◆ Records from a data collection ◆
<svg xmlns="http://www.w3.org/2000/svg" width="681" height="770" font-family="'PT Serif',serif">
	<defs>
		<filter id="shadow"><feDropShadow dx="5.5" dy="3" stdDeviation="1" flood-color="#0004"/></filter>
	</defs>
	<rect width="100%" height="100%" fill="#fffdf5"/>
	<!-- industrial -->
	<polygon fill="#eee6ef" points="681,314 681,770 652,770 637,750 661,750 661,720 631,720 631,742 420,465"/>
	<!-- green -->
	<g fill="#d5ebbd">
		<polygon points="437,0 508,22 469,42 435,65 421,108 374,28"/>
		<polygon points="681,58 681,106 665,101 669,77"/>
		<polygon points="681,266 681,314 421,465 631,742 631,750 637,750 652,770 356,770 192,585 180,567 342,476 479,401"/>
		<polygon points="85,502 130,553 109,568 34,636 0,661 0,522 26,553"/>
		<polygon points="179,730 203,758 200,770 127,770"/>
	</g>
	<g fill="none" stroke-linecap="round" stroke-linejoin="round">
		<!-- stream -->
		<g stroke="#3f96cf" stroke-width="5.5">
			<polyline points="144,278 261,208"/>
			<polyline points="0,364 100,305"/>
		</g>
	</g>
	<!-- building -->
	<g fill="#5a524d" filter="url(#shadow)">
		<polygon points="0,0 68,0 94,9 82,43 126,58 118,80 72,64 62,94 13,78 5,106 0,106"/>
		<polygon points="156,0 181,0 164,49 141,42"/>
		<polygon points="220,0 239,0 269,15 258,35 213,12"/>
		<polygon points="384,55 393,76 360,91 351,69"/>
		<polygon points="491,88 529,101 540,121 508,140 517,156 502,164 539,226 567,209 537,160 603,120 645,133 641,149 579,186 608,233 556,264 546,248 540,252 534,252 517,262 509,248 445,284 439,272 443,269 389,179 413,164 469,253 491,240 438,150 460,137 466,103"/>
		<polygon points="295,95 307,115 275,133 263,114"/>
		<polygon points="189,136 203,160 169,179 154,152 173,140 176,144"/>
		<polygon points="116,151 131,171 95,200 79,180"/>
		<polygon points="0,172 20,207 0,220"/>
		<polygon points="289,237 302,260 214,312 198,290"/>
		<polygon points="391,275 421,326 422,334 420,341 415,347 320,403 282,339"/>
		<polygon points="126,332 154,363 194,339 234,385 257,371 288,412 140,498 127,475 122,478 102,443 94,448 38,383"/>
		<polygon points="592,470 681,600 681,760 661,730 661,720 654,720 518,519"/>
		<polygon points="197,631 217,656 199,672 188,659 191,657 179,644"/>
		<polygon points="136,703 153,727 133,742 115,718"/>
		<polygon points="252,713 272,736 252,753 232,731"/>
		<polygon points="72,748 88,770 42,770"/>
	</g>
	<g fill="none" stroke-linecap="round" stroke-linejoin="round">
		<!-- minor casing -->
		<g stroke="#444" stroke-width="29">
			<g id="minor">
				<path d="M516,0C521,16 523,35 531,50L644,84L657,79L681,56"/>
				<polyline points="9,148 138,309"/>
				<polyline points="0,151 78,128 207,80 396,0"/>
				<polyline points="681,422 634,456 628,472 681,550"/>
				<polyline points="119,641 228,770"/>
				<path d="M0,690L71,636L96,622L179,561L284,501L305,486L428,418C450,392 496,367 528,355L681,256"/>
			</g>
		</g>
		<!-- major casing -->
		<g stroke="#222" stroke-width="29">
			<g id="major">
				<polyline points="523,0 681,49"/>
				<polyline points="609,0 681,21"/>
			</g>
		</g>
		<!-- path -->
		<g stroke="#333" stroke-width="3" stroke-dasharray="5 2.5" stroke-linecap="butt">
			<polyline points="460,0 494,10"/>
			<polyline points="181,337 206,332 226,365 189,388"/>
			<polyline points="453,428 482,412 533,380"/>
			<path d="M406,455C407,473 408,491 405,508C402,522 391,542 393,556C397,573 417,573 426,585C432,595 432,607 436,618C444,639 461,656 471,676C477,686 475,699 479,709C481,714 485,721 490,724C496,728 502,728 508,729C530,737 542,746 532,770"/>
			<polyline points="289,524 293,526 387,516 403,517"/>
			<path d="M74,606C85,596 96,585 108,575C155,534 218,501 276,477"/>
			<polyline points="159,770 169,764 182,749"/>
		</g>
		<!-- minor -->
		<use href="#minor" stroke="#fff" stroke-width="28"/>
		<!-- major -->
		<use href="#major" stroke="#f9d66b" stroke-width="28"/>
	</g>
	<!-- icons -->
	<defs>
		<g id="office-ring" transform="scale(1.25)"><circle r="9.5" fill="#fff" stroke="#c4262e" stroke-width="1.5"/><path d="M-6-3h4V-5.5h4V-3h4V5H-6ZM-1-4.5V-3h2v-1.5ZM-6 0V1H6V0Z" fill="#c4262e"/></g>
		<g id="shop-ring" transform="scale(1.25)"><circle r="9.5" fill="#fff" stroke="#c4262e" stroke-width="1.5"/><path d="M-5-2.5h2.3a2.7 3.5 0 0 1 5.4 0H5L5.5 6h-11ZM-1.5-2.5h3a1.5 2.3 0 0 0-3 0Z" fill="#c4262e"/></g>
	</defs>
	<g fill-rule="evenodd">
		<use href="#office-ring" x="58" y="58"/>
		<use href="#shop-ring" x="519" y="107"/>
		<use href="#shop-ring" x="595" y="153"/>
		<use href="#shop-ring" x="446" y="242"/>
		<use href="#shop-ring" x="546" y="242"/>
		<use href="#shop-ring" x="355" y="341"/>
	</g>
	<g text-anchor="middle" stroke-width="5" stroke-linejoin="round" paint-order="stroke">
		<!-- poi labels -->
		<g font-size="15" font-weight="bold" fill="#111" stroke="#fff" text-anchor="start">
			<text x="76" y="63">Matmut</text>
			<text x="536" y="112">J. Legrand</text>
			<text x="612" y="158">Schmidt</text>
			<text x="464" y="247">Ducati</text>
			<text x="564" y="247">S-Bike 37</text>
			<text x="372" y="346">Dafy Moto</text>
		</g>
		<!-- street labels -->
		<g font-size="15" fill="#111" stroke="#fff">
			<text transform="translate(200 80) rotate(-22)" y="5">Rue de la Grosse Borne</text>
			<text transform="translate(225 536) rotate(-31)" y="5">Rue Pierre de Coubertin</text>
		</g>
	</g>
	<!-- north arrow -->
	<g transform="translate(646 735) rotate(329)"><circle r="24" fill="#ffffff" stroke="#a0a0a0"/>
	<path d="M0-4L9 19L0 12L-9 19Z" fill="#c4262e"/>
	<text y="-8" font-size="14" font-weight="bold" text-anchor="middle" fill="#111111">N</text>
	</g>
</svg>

◆ Goal of the exercise ◆
All records are to be restated exactly, from the first line to the last line.

◆ Result for this task ◆
<svg xmlns="http://www.w3.org/2000/svg" width="681" height="770" font-family="'PT Serif',serif">
	<defs>
		<filter id="shadow"><feDropShadow dx="5.5" dy="3" stdDeviation="1" flood-color="#0004"/></filter>
	</defs>
	<rect width="100%" height="100%" fill="#fffdf5"/>
	<!-- industrial -->
	<polygon fill="#eee6ef" points="681,314 681,770 652,770 637,750 661,750 661,720 631,720 631,742 420,465"/>
	<!-- green -->
	<g fill="#d5ebbd">
		<polygon points="437,0 508,22 469,42 435,65 421,108 374,28"/>
		<polygon points="681,58 681,106 665,101 669,77"/>
		<polygon points="681,266 681,314 421,465 631,742 631,750 637,750 652,770 356,770 192,585 180,567 342,476 479,401"/>
		<polygon points="85,502 130,553 109,568 34,636 0,661 0,522 26,553"/>
		<polygon points="179,730 203,758 200,770 127,770"/>
	</g>
	<g fill="none" stroke-linecap="round" stroke-linejoin="round">
		<!-- stream -->
		<g stroke="#3f96cf" stroke-width="5.5">
			<polyline points="144,278 261,208"/>
			<polyline points="0,364 100,305"/>
		</g>
	</g>
	<!-- building -->
	<g fill="#5a524d" filter="url(#shadow)">
		<polygon points="0,0 68,0 94,9 82,43 126,58 118,80 72,64 62,94 13,78 5,106 0,106"/>
		<polygon points="156,0 181,0 164,49 141,42"/>
		<polygon points="220,0 239,0 269,15 258,35 213,12"/>
		<polygon points="384,55 393,76 360,91 351,69"/>
		<polygon points="491,88 529,101 540,121 508,140 517,156 502,164 539,226 567,209 537,160 603,120 645,133 641,149 579,186 608,233 556,264 546,248 540,252 534,252 517,262 509,248 445,284 439,272 443,269 389,179 413,164 469,253 491,240 438,150 460,137 466,103"/>
		<polygon points="295,95 307,115 275,133 263,114"/>
		<polygon points="189,136 203,160 169,179 154,152 173,140 176,144"/>
		<polygon points="116,151 131,171 95,200 79,180"/>
		<polygon points="0,172 20,207 0,220"/>
		<polygon points="289,237 302,260 214,312 198,290"/>
		<polygon points="391,275 421,326 422,334 420,341 415,347 320,403 282,339"/>
		<polygon points="126,332 154,363 194,339 234,385 257,371 288,412 140,498 127,475 122,478 102,443 94,448 38,383"/>
		<polygon points="592,470 681,600 681,760 661,730 661,720 654,720 518,519"/>
		<polygon points="197,631 217,656 199,672 188,659 191,657 179,644"/>
		<polygon points="136,703 153,727 133,742 115,718"/>
		<polygon points="252,713 272,736 252,753 232,731"/>
		<polygon points="72,748 88,770 42,770"/>
	</g>
	<g fill="none" stroke-linecap="round" stroke-linejoin="round">
		<!-- minor casing -->
		<g stroke="#444" stroke-width="29">
			<g id="minor">
				<path d="M516,0C521,16 523,35 531,50L644,84L657,79L681,56"/>
				<polyline points="9,148 138,309"/>
				<polyline points="0,151 78,128 207,80 396,0"/>
				<polyline points="681,422 634,456 628,472 681,550"/>
				<polyline points="119,641 228,770"/>
				<path d="M0,690L71,636L96,622L179,561L284,501L305,486L428,418C450,392 496,367 528,355L681,256"/>
			</g>
		</g>
		<!-- major casing -->
		<g stroke="#222" stroke-width="29">
			<g id="major">
				<polyline points="523,0 681,49"/>
				<polyline points="609,0 681,21"/>
			</g>
		</g>
		<!-- path -->
		<g stroke="#333" stroke-width="3" stroke-dasharray="5 2.5" stroke-linecap="butt">
			<polyline points="460,0 494,10"/>
			<polyline points="181,337 206,332 226,365 189,388"/>
			<polyline points="453,428 482,412 533,380"/>
			<path d="M406,455C407,473 408,491 405,508C402,522 391,542 393,556C397,573 417,573 426,585C432,595 432,607 436,618C444,639 461,656 471,676C477,686 475,699 479,709C481,714 485,721 490,724C496,728 502,728 508,729C530,737 542,746 532,770"/>
			<polyline points="289,524 293,526 387,516 403,517"/>
			<path d="M74,606C85,596 96,585 108,575C155,534 218,501 276,477"/>
			<polyline points="159,770 169,764 182,749"/>
		</g>
		<!-- minor -->
		<use href="#minor" stroke="#fff" stroke-width="28"/>
		<!-- major -->
		<use href="#major" stroke="#f9d66b" stroke-width="28"/>
	</g>
	<!-- icons -->
	<defs>
		<g id="office-ring" transform="scale(1.25)"><circle r="9.5" fill="#fff" stroke="#c4262e" stroke-width="1.5"/><path d="M-6-3h4V-5.5h4V-3h4V5H-6ZM-1-4.5V-3h2v-1.5ZM-6 0V1H6V0Z" fill="#c4262e"/></g>
		<g id="shop-ring" transform="scale(1.25)"><circle r="9.5" fill="#fff" stroke="#c4262e" stroke-width="1.5"/><path d="M-5-2.5h2.3a2.7 3.5 0 0 1 5.4 0H5L5.5 6h-11ZM-1.5-2.5h3a1.5 2.3 0 0 0-3 0Z" fill="#c4262e"/></g>
	</defs>
	<g fill-rule="evenodd">
		<use href="#office-ring" x="58" y="58"/>
		<use href="#shop-ring" x="519" y="107"/>
		<use href="#shop-ring" x="595" y="153"/>
		<use href="#shop-ring" x="446" y="242"/>
		<use href="#shop-ring" x="546" y="242"/>
		<use href="#shop-ring" x="355" y="341"/>
	</g>
	<g text-anchor="middle" stroke-width="5" stroke-linejoin="round" paint-order="stroke">
		<!-- poi labels -->
		<g font-size="15" font-weight="bold" fill="#111" stroke="#fff" text-anchor="start">
			<text x="76" y="63">Matmut</text>
			<text x="536" y="112">J. Legrand</text>
			<text x="612" y="158">Schmidt</text>
			<text x="464" y="247">Ducati</text>
			<text x="564" y="247">S-Bike 37</text>
			<text x="372" y="346">Dafy Moto</text>
		</g>
		<!-- street labels -->
		<g font-size="15" fill="#111" stroke="#fff">
			<text transform="translate(200 80) rotate(-22)" y="5">Rue de la Grosse Borne</text>
			<text transform="translate(225 536) rotate(-31)" y="5">Rue Pierre de Coubertin</text>
		</g>
	</g>
	<!-- north arrow -->
	<g transform="translate(646 735) rotate(329)"><circle r="24" fill="#ffffff" stroke="#a0a0a0"/>
	<path d="M0-4L9 19L0 12L-9 19Z" fill="#c4262e"/>
	<text y="-8" font-size="14" font-weight="bold" text-anchor="middle" fill="#111111">N</text>
	</g>
</svg>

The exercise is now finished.